### EXERCISE OBJECTIVE:
To complete this task, print all the data below exactly but leave out the images.

### Document layout analysis data:
==*==

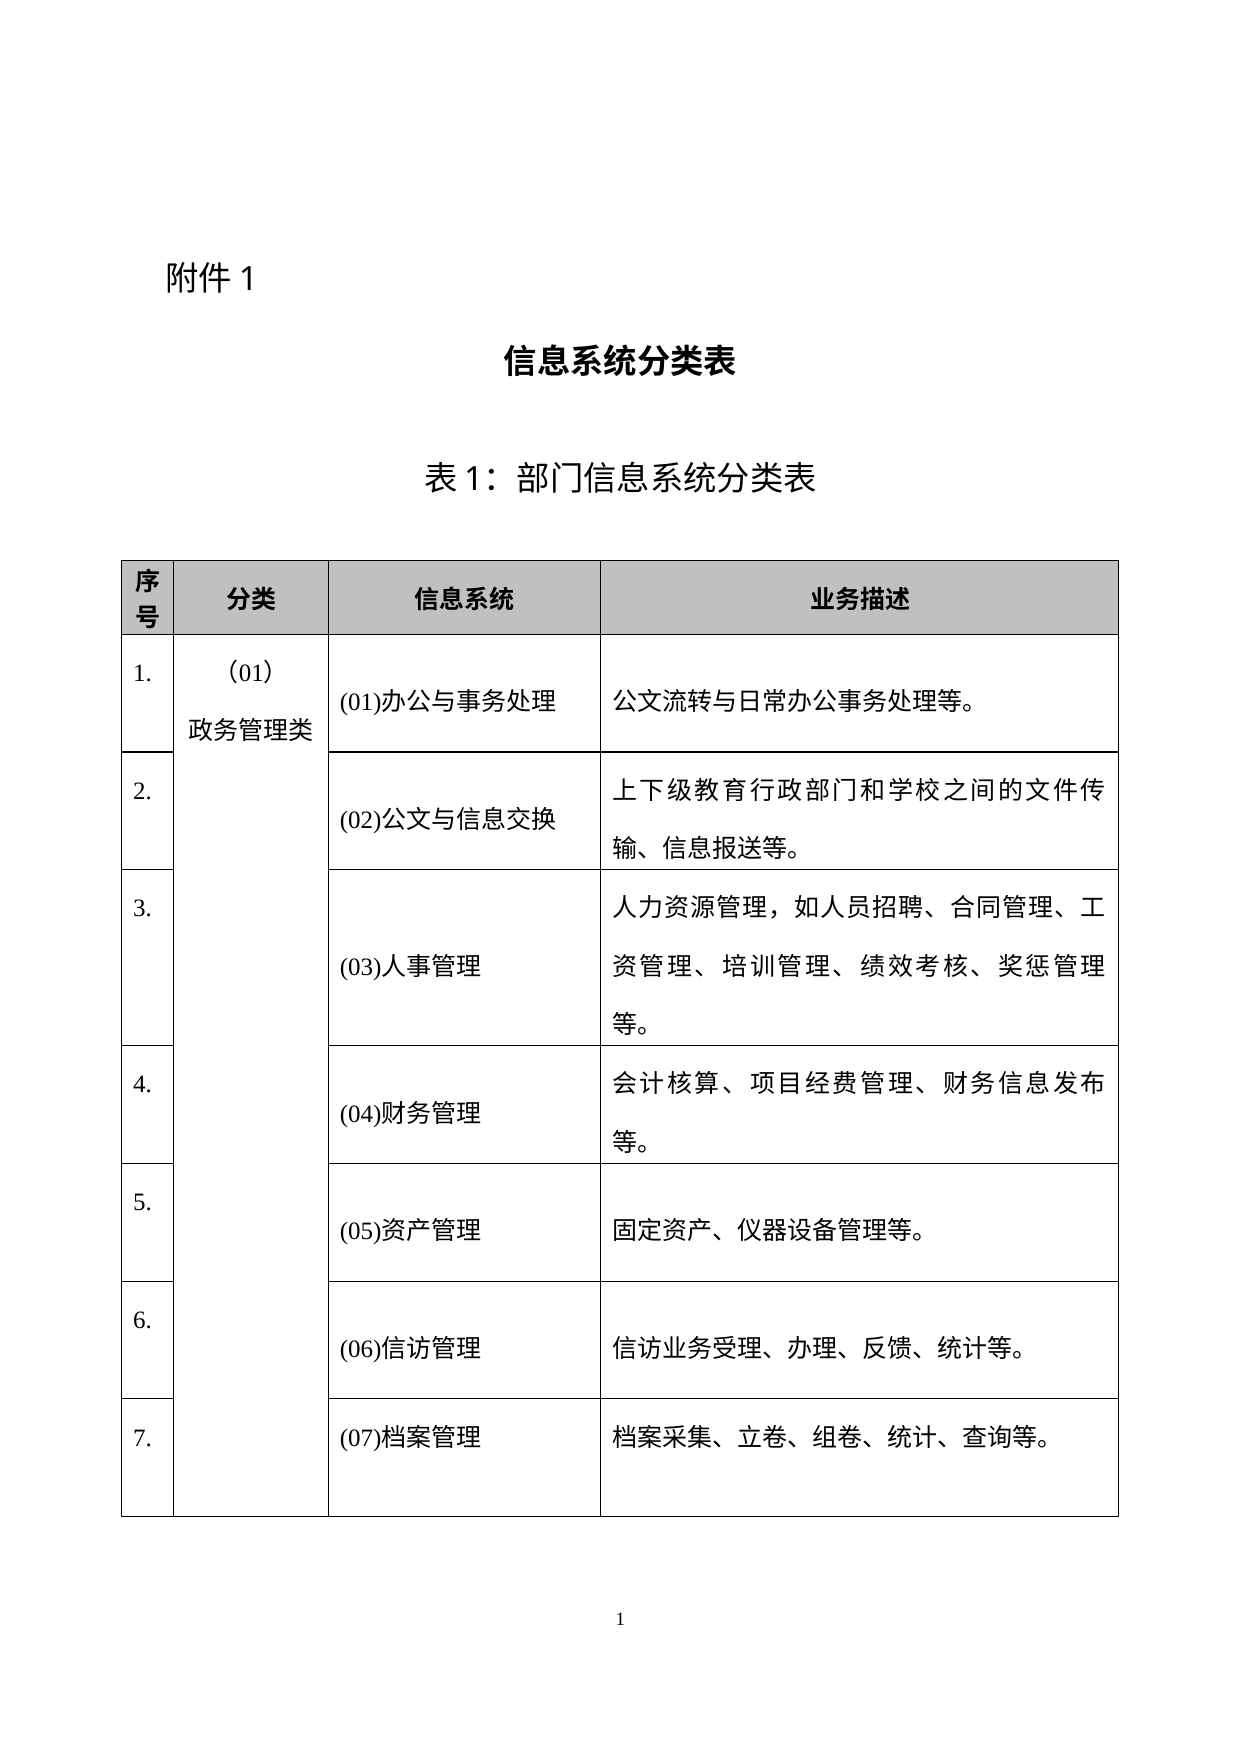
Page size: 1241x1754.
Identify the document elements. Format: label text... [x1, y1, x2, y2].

table_header 信息系统 [329, 561, 600, 634]
table_header 序号 [122, 561, 173, 634]
table_cell （01） 政务管理类 [174, 635, 328, 1516]
table_cell (07)档案管理 [329, 1399, 600, 1516]
table_cell 人力资源管理，如人员招聘、合同管理、工资管理、培训管理、绩效考核、奖惩管理等。 [601, 870, 1118, 1045]
table_cell 档案采集、立卷、组卷、统计、查询等。 [601, 1399, 1118, 1516]
table_cell (01)办公与事务处理 [329, 635, 600, 751]
table_header 分类 [174, 561, 328, 634]
table_cell [122, 1046, 173, 1163]
table_cell (02)公文与信息交换 [329, 753, 600, 869]
table_cell (04)财务管理 [329, 1046, 600, 1163]
table_cell (05)资产管理 [329, 1164, 600, 1281]
table_cell [122, 1399, 173, 1516]
table_cell [122, 870, 173, 1045]
table_cell [122, 635, 173, 751]
table_header 业务描述 [601, 561, 1118, 634]
table_cell 上下级教育行政部门和学校之间的文件传输、信息报送等。 [601, 753, 1118, 869]
table_cell [122, 753, 173, 869]
table_cell (06)信访管理 [329, 1282, 600, 1398]
table_cell 会计核算、项目经费管理、财务信息发布等。 [601, 1046, 1118, 1163]
table_cell [122, 1164, 173, 1281]
table_cell [122, 1282, 173, 1398]
table_cell (03)人事管理 [329, 870, 600, 1045]
text 表1：部门信息系统分类表 [165, 443, 1075, 502]
table_cell 信访业务受理、办理、反馈、统计等。 [601, 1282, 1118, 1398]
subtitle 信息系统分类表 [165, 327, 1075, 385]
table_cell 固定资产、仪器设备管理等。 [601, 1164, 1118, 1281]
table_cell 公文流转与日常办公事务处理等。 [601, 635, 1118, 751]
subtitle 附件1 [165, 243, 1075, 302]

==*==

### OUTPUT:
Page size: 1241x1754.
Identify the document elements. Format: label text... [x1, y1, x2, y2].

table_header 信息系统 [329, 561, 600, 634]
table_header 序号 [122, 561, 173, 634]
table_cell （01） 政务管理类 [174, 635, 328, 1516]
table_cell (07)档案管理 [329, 1399, 600, 1516]
table_cell 人力资源管理，如人员招聘、合同管理、工资管理、培训管理、绩效考核、奖惩管理等。 [601, 870, 1118, 1045]
table_cell 档案采集、立卷、组卷、统计、查询等。 [601, 1399, 1118, 1516]
table_cell (01)办公与事务处理 [329, 635, 600, 751]
table_header 分类 [174, 561, 328, 634]
table_cell [122, 1046, 173, 1163]
table_cell (02)公文与信息交换 [329, 753, 600, 869]
table_cell (04)财务管理 [329, 1046, 600, 1163]
table_cell (05)资产管理 [329, 1164, 600, 1281]
table_cell [122, 1399, 173, 1516]
table_cell [122, 870, 173, 1045]
table_cell [122, 635, 173, 751]
table_header 业务描述 [601, 561, 1118, 634]
table_cell 上下级教育行政部门和学校之间的文件传输、信息报送等。 [601, 753, 1118, 869]
table_cell [122, 753, 173, 869]
table_cell (06)信访管理 [329, 1282, 600, 1398]
table_cell 会计核算、项目经费管理、财务信息发布等。 [601, 1046, 1118, 1163]
table_cell [122, 1164, 173, 1281]
table_cell [122, 1282, 173, 1398]
table_cell (03)人事管理 [329, 870, 600, 1045]
text 表1：部门信息系统分类表 [165, 443, 1075, 502]
table_cell 信访业务受理、办理、反馈、统计等。 [601, 1282, 1118, 1398]
subtitle 信息系统分类表 [165, 327, 1075, 385]
table_cell 固定资产、仪器设备管理等。 [601, 1164, 1118, 1281]
table_cell 公文流转与日常办公事务处理等。 [601, 635, 1118, 751]
subtitle 附件1 [165, 243, 1075, 302]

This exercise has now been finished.